■ Exercise objective ■
Each entry below should be retyped exactly, with nothing omitted.

-=-=-=-=-

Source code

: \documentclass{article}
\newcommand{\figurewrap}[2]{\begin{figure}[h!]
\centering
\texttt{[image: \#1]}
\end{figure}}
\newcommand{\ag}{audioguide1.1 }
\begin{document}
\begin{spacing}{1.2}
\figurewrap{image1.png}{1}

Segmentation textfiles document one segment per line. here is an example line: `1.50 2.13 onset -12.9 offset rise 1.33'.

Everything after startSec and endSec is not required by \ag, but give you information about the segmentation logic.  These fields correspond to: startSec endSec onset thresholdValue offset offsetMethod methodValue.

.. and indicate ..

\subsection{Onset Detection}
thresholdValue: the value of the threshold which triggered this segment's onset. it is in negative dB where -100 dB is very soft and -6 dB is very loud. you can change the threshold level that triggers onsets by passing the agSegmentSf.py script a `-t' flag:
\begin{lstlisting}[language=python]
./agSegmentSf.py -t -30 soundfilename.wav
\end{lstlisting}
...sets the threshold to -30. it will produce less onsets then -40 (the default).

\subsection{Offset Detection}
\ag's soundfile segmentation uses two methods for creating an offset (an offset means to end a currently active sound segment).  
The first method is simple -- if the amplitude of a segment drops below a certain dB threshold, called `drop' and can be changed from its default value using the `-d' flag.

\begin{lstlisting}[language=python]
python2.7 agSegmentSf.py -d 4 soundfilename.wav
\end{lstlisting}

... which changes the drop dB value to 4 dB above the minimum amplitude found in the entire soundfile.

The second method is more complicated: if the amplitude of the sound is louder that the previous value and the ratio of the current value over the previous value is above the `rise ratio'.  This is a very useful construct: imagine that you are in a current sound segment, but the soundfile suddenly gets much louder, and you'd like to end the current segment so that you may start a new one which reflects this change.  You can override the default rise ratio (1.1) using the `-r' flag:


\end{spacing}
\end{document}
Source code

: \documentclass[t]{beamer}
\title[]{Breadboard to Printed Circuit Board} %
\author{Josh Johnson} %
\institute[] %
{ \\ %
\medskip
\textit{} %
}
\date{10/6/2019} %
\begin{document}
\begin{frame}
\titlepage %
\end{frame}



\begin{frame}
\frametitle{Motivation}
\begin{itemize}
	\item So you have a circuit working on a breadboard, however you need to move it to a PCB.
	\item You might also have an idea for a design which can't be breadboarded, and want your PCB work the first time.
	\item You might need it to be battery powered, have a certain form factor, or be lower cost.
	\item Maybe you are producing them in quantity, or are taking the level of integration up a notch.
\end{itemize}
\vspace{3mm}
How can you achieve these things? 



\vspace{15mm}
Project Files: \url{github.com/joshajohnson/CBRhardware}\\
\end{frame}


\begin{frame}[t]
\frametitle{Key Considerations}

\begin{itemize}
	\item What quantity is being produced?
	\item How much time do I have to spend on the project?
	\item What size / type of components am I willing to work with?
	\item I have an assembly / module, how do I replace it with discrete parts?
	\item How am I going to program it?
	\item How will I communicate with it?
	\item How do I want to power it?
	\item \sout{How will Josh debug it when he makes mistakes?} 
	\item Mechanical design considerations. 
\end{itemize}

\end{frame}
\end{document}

-=-=-=-=-

■ The answer ■
Source code

: \documentclass{article}
\newcommand{\figurewrap}[2]{\begin{figure}[h!]
\centering
\texttt{[image: \#1]}
\end{figure}}
\newcommand{\ag}{audioguide1.1 }
\begin{document}
\begin{spacing}{1.2}
\figurewrap{image1.png}{1}

Segmentation textfiles document one segment per line. here is an example line: `1.50 2.13 onset -12.9 offset rise 1.33'.

Everything after startSec and endSec is not required by \ag, but give you information about the segmentation logic.  These fields correspond to: startSec endSec onset thresholdValue offset offsetMethod methodValue.

.. and indicate ..

\subsection{Onset Detection}
thresholdValue: the value of the threshold which triggered this segment's onset. it is in negative dB where -100 dB is very soft and -6 dB is very loud. you can change the threshold level that triggers onsets by passing the agSegmentSf.py script a `-t' flag:
\begin{lstlisting}[language=python]
./agSegmentSf.py -t -30 soundfilename.wav
\end{lstlisting}
...sets the threshold to -30. it will produce less onsets then -40 (the default).

\subsection{Offset Detection}
\ag's soundfile segmentation uses two methods for creating an offset (an offset means to end a currently active sound segment).  
The first method is simple -- if the amplitude of a segment drops below a certain dB threshold, called `drop' and can be changed from its default value using the `-d' flag.

\begin{lstlisting}[language=python]
python2.7 agSegmentSf.py -d 4 soundfilename.wav
\end{lstlisting}

... which changes the drop dB value to 4 dB above the minimum amplitude found in the entire soundfile.

The second method is more complicated: if the amplitude of the sound is louder that the previous value and the ratio of the current value over the previous value is above the `rise ratio'.  This is a very useful construct: imagine that you are in a current sound segment, but the soundfile suddenly gets much louder, and you'd like to end the current segment so that you may start a new one which reflects this change.  You can override the default rise ratio (1.1) using the `-r' flag:


\end{spacing}
\end{document}
Source code

: \documentclass[t]{beamer}
\title[]{Breadboard to Printed Circuit Board} %
\author{Josh Johnson} %
\institute[] %
{ \\ %
\medskip
\textit{} %
}
\date{10/6/2019} %
\begin{document}
\begin{frame}
\titlepage %
\end{frame}



\begin{frame}
\frametitle{Motivation}
\begin{itemize}
	\item So you have a circuit working on a breadboard, however you need to move it to a PCB.
	\item You might also have an idea for a design which can't be breadboarded, and want your PCB work the first time.
	\item You might need it to be battery powered, have a certain form factor, or be lower cost.
	\item Maybe you are producing them in quantity, or are taking the level of integration up a notch.
\end{itemize}
\vspace{3mm}
How can you achieve these things? 



\vspace{15mm}
Project Files: \url{github.com/joshajohnson/CBRhardware}\\
\end{frame}


\begin{frame}[t]
\frametitle{Key Considerations}

\begin{itemize}
	\item What quantity is being produced?
	\item How much time do I have to spend on the project?
	\item What size / type of components am I willing to work with?
	\item I have an assembly / module, how do I replace it with discrete parts?
	\item How am I going to program it?
	\item How will I communicate with it?
	\item How do I want to power it?
	\item \sout{How will Josh debug it when he makes mistakes?} 
	\item Mechanical design considerations. 
\end{itemize}

\end{frame}
\end{document}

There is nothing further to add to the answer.